The rush to find alternative fuels for gasoline burning vehicles has been leading to the production of ethanol from corn now the past 40 years. Ethanol was first mixed with gasoline at the pump in the 1970s and the production of ethanol as an alternative fuel was supported after the passage of the Clean Air Act amendments of 1992.
The use of ethanol was made in an effort to reduce carbon monoxide emissions. Also a substance in the old method of producing gasoline, methyl tertiary butyl ether (MTBE) was found to be contaminating the groundwater.
The agricultural industry promoted the development of ethanol plants because as oil prices were rising, ethanol could be manufactured and sold at a competitive price. At last count there were 216 ethanol plants operating in the United States and nearly all of them competing for the farm production of corn and sorghum.

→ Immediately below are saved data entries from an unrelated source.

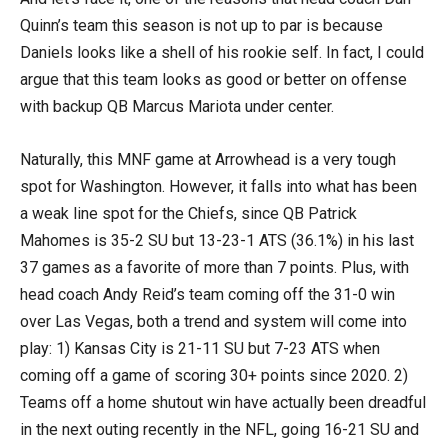
Quinn’s team this season is not up to par is because
Daniels looks like a shell of his rookie self. In fact, I could
argue that this team looks as good or better on offense
with backup QB Marcus Mariota under center.
Naturally, this MNF game at Arrowhead is a very tough
spot for Washington. However, it falls into what has been
a weak line spot for the Chiefs, since QB Patrick
Mahomes is 35-2 SU but 13-23-1 ATS (36.1%) in his last
37 games as a favorite of more than 7 points. Plus, with
head coach Andy Reid’s team coming off the 31-0 win
over Las Vegas, both a trend and system will come into
play: 1) Kansas City is 21-11 SU but 7-23 ATS when
coming off a game of scoring 30+ points since 2020. 2)
Teams off a home shutout win have actually been dreadful
in the next outing recently in the NFL, going 16-21 SU and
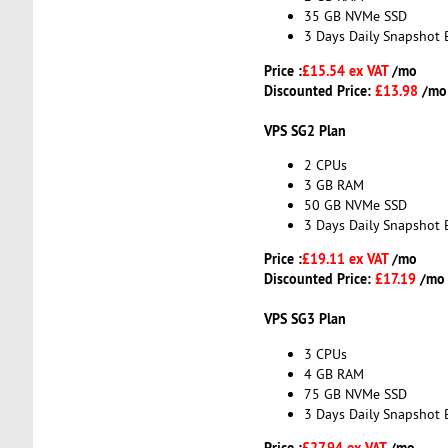
35 GB NVMe SSD
3 Days Daily Snapshot 
Price :
£15.54 ex VAT
/mo
Discounted Price:
£13.98
/mo
VPS SG2 Plan
2 CPUs
3 GB RAM
50 GB NVMe SSD
3 Days Daily Snapshot 
Price :
£19.11 ex VAT
/mo
Discounted Price:
£17.19
/mo
VPS SG3 Plan
3 CPUs
4 GB RAM
75 GB NVMe SSD
3 Days Daily Snapshot 
Price :
£27.94 ex VAT
/mo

This has been forcing up the price of corn for livestock feed and human food production.

The experimentation with alternative sources of biofuels has been continuing. In recent years there has been a lot of interest in the use of field scraps, the stalks left following the harvest of corn, as another way of producing engine fuel. The production of cellulosic biofuels looked so promising that the Obama Administration set a target of 1.75 billion gallons of cellulosic biofuel production for this year and doled out over a billion dollars in subsidies to help make it happen.

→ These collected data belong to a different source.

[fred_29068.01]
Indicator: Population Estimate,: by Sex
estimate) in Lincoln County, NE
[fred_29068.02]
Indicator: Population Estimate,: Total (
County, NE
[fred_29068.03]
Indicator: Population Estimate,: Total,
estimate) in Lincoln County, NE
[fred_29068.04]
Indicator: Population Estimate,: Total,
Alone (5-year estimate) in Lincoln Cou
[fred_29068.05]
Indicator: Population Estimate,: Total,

Now, however, a new study published in Nature Climate Change, has shown that this new fuel released even more greenhouse gases than conventional gasoline. Thus the money and energy spent in developing and producing this particular alternative fuel for the nation’s cars appears to have been a boondoggle.
The money might have been better spent on developing new and improved public transportation systems and high-speed rail. If non-polluting fuels for our automobiles, trucks and pleasure vehicles can’t be found, perhaps it is due time for us to learn to rely on public transportation to move from place to place.

The problem, however, is that there has been little effort to develop high speed rail and improved bus service in the United States.